Même si le Conseil national, par 110 voix contre 19, a voulu un catalogue des délits, la majorité de la commission vous propose de ne pas accepter un catalogue des délits pour, d'abord, une simple et bonne raison: c'est que chaque jour qui passe il y a un nouveau catalogue des délits! Ceci est tellement vrai que, depuis la séance de la commission, M. Stadler a encore modifié le catalogue des délits par rapport à sa proposition de minorité. Donc, c'est pour cette raison essentielle que nous pensons que le concept que nous avons retenu au sein de la commission est meilleur. Ce concept prévoit qu'on ne peut ordonner une investigation secrète que si une infraction grave a été commise ou est sur le point d'être commise en particulier par une organisation criminelle. Nous avons limité cette disposition par rapport à notre première décision, donc nous avons fait aussi un pas en direction du Conseil national en limitant les possibilités d'investigation secrète.

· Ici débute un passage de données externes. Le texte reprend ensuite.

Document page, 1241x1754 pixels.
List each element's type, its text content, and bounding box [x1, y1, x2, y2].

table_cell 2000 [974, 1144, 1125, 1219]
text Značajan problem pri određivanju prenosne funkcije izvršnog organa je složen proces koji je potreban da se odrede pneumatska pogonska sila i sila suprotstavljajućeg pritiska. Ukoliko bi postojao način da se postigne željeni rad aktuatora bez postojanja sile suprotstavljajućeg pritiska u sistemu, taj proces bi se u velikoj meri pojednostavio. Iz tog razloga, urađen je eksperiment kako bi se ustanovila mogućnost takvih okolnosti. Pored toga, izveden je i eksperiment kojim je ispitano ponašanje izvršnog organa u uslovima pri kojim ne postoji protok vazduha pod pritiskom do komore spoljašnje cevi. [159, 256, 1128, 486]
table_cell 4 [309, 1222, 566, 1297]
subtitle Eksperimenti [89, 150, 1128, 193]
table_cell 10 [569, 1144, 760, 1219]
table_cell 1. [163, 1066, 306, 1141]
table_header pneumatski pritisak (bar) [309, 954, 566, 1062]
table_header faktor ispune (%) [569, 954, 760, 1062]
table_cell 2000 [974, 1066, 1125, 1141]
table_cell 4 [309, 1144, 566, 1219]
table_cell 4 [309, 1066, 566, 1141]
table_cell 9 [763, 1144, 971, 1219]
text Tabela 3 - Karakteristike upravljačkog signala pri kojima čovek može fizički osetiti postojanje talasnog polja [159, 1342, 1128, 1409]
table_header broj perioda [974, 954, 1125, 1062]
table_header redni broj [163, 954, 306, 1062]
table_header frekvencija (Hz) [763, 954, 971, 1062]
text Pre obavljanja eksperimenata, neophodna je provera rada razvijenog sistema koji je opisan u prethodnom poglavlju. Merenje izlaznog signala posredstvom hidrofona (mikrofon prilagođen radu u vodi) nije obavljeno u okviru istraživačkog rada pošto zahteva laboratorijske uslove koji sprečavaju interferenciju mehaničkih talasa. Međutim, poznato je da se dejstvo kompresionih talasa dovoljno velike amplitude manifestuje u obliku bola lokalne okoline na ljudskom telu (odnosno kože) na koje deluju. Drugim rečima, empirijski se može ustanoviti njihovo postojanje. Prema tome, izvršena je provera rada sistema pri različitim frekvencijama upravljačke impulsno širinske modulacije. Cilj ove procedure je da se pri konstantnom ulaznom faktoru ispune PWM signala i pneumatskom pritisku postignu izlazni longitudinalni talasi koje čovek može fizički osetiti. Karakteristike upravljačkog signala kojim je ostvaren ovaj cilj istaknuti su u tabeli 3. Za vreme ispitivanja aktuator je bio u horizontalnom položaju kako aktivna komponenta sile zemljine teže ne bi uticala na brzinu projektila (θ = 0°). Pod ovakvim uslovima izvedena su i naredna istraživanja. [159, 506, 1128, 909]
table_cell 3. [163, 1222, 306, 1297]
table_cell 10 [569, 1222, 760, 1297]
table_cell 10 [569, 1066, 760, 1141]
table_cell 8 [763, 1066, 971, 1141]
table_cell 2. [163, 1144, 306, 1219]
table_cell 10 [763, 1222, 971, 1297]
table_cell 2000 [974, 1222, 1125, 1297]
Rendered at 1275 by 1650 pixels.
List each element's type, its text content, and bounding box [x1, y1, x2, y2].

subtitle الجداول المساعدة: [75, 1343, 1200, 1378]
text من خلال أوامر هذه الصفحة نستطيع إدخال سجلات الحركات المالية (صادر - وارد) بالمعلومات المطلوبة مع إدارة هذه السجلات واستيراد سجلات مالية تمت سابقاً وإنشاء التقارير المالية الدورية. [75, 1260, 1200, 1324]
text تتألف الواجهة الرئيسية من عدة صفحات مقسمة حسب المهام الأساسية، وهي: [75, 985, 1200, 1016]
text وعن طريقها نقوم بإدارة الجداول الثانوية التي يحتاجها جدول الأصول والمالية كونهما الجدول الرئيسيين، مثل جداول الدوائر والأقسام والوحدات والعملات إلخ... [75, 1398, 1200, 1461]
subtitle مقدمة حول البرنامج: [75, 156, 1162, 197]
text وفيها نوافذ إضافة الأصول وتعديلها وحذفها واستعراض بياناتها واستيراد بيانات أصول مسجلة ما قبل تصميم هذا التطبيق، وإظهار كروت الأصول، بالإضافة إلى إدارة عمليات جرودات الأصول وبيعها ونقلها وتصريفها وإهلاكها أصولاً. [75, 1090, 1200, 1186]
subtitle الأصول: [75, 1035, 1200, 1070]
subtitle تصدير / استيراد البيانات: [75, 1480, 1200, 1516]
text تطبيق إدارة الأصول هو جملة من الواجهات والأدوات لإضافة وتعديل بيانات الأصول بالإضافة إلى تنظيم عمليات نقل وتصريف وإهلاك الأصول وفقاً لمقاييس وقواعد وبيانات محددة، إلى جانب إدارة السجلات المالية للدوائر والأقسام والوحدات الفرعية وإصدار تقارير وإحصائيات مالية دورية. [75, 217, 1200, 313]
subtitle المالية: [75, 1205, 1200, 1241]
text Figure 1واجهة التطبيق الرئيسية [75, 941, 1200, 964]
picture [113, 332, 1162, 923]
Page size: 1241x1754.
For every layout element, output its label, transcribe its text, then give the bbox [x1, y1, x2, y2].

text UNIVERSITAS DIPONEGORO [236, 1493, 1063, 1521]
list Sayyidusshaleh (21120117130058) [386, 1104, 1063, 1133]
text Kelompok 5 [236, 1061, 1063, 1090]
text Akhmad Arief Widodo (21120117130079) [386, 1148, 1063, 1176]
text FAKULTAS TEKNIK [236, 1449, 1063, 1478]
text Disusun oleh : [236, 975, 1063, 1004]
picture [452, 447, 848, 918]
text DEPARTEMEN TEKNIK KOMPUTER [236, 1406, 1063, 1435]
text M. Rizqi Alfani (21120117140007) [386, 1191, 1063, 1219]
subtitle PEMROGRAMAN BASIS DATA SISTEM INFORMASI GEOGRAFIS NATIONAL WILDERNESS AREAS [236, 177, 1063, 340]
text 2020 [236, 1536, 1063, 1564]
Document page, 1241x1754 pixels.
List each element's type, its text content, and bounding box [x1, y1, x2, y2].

Ceci dit, ce qui est en jeu dans les deux philosophies, c'est la question de l'appréciation, parce que, finalement, tout dépendrea de l'attitude et de la clairvoyance du magistrat lorsqu'il devra décider, oui ou non, d'ordonner une investigation secrète. Ce ne sont pas les deux versions qui vont nécessairement l'aider dans sa tâche.